In the debate over sending troops into Libya, even simply to protect humanitarian operations, skeptics constantly warn of a Black Hawk Down moment, invoking this film’s title as short hand for the disastrous  1993 Battle of Mogadishu to highlight the risks attached  to even a humanitarian mission in a distant land gripped by a civil war poorly understood by outsiders. In August of 1992, with Somalia in the grip of a deadly civil war, President George H.W. Bush ordered U.S. troops in to secure a humanitarian mission. But protecting humanitarian aid required confronting local warlords, and the mission began to morph into combat operation.
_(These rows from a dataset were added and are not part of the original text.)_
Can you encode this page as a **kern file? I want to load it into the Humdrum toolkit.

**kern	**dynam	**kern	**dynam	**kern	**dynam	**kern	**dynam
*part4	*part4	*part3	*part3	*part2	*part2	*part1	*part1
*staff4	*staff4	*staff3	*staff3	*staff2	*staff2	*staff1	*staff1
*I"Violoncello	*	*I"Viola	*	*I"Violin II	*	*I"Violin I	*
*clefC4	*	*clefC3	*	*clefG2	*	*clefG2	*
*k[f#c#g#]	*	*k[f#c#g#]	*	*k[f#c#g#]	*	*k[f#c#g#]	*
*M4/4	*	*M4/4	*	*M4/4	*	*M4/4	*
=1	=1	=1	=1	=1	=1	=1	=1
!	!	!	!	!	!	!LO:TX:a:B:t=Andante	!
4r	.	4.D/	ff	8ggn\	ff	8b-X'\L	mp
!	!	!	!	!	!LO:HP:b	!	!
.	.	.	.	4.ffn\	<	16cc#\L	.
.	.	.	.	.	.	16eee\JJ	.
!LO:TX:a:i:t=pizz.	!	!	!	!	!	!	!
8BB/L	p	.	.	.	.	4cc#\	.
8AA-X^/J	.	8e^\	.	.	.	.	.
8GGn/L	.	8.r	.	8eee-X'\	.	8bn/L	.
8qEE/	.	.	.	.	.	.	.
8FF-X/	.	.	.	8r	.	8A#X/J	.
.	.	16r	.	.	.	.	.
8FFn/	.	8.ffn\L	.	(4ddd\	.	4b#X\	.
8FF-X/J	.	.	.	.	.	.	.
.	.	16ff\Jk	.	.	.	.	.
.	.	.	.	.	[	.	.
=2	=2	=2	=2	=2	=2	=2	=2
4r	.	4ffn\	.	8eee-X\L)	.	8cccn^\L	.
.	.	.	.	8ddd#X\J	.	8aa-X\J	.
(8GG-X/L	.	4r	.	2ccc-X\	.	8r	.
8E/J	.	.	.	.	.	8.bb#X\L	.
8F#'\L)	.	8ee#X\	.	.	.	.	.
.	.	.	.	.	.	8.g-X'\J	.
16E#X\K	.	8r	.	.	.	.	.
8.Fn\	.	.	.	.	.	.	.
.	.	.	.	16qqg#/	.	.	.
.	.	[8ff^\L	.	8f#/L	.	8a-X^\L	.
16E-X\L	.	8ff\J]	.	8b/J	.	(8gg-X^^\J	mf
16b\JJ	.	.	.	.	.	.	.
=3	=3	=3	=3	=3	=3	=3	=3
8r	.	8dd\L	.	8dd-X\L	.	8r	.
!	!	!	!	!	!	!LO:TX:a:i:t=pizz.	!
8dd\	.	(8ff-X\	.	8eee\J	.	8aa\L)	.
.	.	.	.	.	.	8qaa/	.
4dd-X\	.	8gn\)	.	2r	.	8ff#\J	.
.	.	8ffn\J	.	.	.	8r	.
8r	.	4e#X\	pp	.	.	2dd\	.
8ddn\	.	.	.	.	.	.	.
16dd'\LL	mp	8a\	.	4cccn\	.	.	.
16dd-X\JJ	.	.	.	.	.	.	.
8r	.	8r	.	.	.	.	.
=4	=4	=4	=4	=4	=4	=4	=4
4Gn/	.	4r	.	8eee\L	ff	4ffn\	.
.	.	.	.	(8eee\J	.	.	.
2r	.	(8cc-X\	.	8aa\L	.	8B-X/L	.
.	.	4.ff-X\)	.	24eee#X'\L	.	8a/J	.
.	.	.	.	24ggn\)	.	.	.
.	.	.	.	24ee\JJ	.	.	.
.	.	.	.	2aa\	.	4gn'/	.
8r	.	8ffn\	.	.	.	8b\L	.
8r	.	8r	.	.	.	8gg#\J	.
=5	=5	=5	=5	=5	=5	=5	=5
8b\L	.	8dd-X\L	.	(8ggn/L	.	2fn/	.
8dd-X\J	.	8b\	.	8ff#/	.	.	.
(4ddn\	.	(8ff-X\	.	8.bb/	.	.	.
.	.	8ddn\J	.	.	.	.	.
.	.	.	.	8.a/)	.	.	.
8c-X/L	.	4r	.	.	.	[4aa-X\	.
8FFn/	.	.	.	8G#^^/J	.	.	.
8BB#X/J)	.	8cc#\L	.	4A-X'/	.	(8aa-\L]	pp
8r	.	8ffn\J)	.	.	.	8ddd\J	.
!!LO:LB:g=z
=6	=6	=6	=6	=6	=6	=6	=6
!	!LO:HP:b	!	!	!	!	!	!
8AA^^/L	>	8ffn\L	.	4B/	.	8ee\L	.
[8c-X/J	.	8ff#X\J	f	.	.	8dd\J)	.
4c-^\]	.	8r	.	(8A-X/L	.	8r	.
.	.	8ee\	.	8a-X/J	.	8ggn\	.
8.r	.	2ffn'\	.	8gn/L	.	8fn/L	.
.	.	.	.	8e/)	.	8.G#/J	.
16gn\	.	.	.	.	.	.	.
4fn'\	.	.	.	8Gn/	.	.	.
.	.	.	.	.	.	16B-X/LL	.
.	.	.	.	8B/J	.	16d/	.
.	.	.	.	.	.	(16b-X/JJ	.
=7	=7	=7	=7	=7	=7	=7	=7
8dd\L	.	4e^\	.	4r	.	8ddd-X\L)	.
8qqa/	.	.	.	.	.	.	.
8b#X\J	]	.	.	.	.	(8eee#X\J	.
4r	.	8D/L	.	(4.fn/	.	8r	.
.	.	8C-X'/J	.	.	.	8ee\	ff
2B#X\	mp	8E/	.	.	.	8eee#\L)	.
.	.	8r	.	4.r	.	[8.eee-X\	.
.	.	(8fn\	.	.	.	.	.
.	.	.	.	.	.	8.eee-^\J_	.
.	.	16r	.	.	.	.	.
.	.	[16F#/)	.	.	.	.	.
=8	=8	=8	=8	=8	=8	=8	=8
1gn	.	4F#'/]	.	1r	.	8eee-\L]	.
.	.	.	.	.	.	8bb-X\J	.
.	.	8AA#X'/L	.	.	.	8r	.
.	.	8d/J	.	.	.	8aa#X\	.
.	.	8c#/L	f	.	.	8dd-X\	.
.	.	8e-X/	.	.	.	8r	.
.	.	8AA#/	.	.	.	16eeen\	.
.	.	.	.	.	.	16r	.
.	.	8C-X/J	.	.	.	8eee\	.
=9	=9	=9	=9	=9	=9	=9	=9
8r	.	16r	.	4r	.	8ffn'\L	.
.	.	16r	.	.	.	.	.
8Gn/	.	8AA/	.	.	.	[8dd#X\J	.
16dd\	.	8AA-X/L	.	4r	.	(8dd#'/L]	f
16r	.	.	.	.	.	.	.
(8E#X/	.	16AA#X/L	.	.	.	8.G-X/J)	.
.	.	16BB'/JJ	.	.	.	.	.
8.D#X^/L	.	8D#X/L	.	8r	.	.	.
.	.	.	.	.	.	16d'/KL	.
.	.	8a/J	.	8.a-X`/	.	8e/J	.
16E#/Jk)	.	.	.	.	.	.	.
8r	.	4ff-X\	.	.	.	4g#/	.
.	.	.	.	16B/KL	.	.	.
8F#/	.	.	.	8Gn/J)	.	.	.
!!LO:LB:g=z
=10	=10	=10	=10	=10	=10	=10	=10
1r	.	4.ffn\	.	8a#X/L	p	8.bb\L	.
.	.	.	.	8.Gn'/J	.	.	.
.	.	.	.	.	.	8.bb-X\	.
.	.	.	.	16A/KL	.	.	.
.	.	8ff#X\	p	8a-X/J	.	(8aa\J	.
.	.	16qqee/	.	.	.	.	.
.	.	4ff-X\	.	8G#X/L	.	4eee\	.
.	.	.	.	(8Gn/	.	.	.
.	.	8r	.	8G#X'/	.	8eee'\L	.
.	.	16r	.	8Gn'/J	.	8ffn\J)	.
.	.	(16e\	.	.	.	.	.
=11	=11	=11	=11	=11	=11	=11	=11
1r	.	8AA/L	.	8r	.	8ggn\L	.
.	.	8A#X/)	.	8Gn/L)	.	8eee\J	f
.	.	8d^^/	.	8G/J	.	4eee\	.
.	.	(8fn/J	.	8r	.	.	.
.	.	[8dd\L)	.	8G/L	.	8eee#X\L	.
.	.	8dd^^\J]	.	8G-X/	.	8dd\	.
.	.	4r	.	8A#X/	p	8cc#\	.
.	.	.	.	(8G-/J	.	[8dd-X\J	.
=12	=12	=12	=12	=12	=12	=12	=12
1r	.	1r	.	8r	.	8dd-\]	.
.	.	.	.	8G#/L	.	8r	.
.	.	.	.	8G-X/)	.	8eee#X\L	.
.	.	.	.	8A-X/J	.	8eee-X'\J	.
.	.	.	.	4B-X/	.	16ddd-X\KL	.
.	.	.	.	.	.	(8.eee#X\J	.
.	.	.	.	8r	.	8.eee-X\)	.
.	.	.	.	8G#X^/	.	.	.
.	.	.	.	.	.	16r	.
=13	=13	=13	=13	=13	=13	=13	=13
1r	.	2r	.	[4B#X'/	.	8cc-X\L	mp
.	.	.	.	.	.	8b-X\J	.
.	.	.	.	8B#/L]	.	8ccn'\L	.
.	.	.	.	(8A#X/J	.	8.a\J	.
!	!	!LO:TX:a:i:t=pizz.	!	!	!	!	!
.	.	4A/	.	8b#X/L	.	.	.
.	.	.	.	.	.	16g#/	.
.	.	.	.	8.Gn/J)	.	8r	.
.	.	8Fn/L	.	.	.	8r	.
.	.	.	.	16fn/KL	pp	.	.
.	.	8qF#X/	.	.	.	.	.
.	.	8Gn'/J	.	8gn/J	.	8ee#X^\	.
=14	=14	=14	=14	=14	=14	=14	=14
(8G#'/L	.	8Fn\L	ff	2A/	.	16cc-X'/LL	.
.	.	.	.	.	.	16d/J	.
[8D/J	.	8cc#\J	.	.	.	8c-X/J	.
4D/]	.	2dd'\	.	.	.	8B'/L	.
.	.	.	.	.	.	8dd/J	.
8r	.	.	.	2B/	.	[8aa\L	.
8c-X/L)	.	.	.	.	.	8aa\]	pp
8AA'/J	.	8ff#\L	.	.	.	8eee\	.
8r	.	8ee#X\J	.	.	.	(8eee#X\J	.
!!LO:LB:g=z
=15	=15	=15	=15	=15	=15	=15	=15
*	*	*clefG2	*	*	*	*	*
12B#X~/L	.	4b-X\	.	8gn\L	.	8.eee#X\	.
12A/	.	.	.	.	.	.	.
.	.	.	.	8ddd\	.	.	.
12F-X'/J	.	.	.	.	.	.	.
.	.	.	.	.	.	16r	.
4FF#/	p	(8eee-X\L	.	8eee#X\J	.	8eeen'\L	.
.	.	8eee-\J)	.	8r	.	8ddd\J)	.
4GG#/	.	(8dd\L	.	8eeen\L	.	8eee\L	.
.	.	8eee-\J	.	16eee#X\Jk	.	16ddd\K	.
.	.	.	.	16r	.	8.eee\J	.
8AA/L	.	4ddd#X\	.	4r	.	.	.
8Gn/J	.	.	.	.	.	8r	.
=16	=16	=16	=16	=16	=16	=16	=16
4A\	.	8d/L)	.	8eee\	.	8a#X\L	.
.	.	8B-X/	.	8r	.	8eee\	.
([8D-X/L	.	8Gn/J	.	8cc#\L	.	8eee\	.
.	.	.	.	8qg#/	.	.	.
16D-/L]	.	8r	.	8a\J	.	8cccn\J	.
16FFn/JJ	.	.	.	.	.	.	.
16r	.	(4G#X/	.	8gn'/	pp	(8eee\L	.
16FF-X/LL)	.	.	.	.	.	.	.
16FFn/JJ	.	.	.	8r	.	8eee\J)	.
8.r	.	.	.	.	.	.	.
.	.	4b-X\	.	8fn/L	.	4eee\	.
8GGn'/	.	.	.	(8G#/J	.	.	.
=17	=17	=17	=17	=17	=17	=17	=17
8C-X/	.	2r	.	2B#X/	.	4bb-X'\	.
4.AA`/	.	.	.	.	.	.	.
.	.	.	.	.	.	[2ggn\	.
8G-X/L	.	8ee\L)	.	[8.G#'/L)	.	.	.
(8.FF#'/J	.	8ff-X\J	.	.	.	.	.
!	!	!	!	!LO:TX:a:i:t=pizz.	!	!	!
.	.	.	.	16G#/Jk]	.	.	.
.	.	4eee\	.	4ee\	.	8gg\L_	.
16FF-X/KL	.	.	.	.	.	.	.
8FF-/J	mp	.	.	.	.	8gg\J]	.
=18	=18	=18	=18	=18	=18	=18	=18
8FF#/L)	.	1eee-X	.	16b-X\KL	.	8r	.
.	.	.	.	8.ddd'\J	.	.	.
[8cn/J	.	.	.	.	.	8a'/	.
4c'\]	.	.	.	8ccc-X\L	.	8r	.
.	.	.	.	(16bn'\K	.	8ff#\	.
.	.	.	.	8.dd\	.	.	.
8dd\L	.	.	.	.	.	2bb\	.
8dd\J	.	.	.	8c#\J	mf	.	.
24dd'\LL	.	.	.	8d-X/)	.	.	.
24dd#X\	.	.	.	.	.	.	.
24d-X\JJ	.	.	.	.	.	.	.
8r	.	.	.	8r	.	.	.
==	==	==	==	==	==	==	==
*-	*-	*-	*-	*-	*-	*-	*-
In October 1993, a raid aimed at seizing the warlord Mohamed Farrah Aidid went horribly wrong, beginning with the downing of a Black Hawk helicopter by an RPG round fired from the ground. Over the next 24 hours, 19 Americans and more than 1,000 Somalis were killed in a nightmare of urban combat. Ridley Scott’s vivid visualization of Mark Bowden’s excellent book of the same title — which painstakingly reconstructs a catastrophic military mission — is both a stunning action film and the consummate tale of a military road to hell paved with the best intentions.  Sure, Scott doesn’t bother to investigate why the other side is fighting, but he could argue in his defense that the U.S. mission in Somalia made the same mistake. –T.K.



U.S. President Barack Obama and his Mexican counterpart, Felipe Calderon, met March 3 in Washington to review their two countries’ ongoing struggle over the bloody drug war convulsing the border. It has claimed thousands of lives since Calderon stepped into office in 2006, including that of an American ICE agent killed last month near Mexico City. Tim Padgett spotlighted the many tensions simmering away ahead of the meeting, with both sides finding cause to grumble about the other’s failings. Steven Soderbergh’s critically-acclaimed Traffic (2000) delved into the complex, intertwined world of the cartels and the government agencies tasked to bring them down. It belabors the point, perhaps, that the crisis wouldn’t exist were it not for the huge demand for drugs in the U.S. — the daughter of Washington’s drug czar is a rich, suburban junkie? How ironic — but does an excellent job showing how no one comes clean in this desperate high-stakes realm of guns, drugs, and death. –I.T.


The Passion of the Christ

Pope Benedict XVI’s rejection of Jewish responsibility for the death of Jesus in an upcoming book has attracted attention and praise. Its the first time a figure of his ecclesiastical weight has directly intervened on the subject, one which has caused centuries of grief for European Jewry. To get a sense of how enduring that stigma is, one need only turn to Mel Gibson’s recent The Passion of the Christ, where mobs of Jews baying for Jesus’ blood hound him down a gruesome path to his crucifixion. As the New Republic‘s Leon Wiseltier wrote at the time: “anybody who says [the film isn’t anti-Semitic] knows nothing, or chooses to know nothing, about the visual history of anti-Semitism, in art and in film. What is so shocking about Gibson’s Jews is how unreconstructed they are in their stereotypical appearances and actions. These are not merely anti-Semitic images; these are classically anti-Semitic images.”—I.T.